Crank and pistons in

Spent some time in the garage this morning after the F1 qualifying. Feeling that early start now! First up I retrieved the mk1 windage tray from the original engine and fitted the MSBP in its place. I’ve decided not to modify my sump, but instead I’ll see if I can find someone to modify the mk2 sump. Modifying my sump will no doubt end in leaks!

After this, I removed the engine from the stand and attached the new bare block in its place. First for refitting were the piston oil squirters. I dug out the bag with these in and cleaned them up, testing the ball/spring in each one. I fitted them, done them up finger tight then went looking for the torque settings. I’m glad I thought about it, for a long time I was reading the Rod’s manual wrong!

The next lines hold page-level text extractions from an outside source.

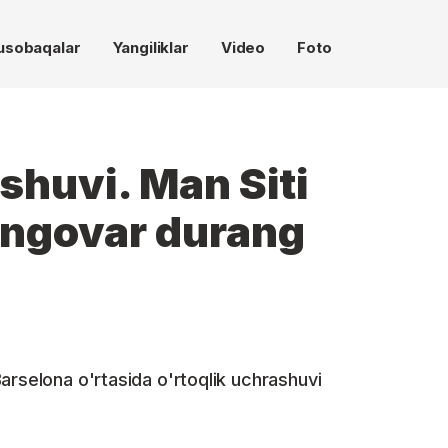
usobaqalar
Yangiliklar
Video
Foto
shuvi. Man Siti
angovar durang
arselona o'rtasida o'rtoqlik uchrashuvi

I usually work in lb/ft and was reading the 105-156 value as this. The keen eyed will spot that’s in lb/in but I didn’t. Fortunately, I thought that was far too tight for something internal to the engine, and checked the Nm value on my torque wrench instead. That was much more sensible, and the squirters were duly torqued up. The fitment of dirty oily things into my nice clean engine had begun…

Next up were the mains bearings. I panicked a little when I saw I’d put all five in one bag, but then remembered I’d written on them to say which ones they were.

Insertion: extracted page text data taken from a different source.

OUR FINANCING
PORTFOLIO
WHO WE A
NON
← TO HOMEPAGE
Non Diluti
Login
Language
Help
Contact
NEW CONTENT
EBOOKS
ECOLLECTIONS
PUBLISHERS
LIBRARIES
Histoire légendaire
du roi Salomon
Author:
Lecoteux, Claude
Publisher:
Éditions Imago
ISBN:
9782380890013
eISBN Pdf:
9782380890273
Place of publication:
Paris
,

One by one I cleaned them up and fitted them into the block. Next was the thrust washers which I’d forgotten to remove during disassembly. Thankfully the machinist had spotted that for me and kept them to one side.

Before sitting the crank in, I applied some assembly lube. I’m using Torco MPZ products from Burton Power.

I used a bit too much, but it’s better than too little.

Of course, I’d soon learn how messy this stuff is. It’s quite sticky, more like a red treacle, but I guess that’s to ensure it stays in place until the oil comes along.

With a mess suitably made, I placed the crank back in (after lubing that up too).

Then, I dug out the caps and fitted them.

The crank rotated nice and freely so it seems I’ve passed the first test. That was it for now, but I managed to steal some more time in the garage this evening and refit the pistons/rods.

First off, I oiled up all of the bores and the piston ring compressor tool. Then, I took a piston, gave it a cursory clean to remove the loose carbon build up and lubed up the bearing.

To refit, you first need to compress the piston rings (else they’re not going to go back into the bores, at least intact. I’ve lifted the compressor slightly in this photo to show the cut out for the oil squirter on the piston. You need to ensure this is aligned with the squirter itself.

Then, ensuring there’s no gap between the tool and the block for the rings to pop back into, you gently tap the piston back in. I kept it all as vertical as possible to avoid scratching anything with the rod studs.

I flipped the block over, lubed up the crank and pushed the piston in further until the rod and crank were seated.

OLYMPUS DIGITAL CAMERA

I lubed up the cap bearing and refitted that, torqueing it up. I double checked the diagonal mark to ensure they were the right way round.

Repeat 3 more times and…

Hopefully I’ll get a bit more done tomorrow morning. I think rear seal, oil pump, front seal and baffle/sump will complete the block (aside from sensors of course).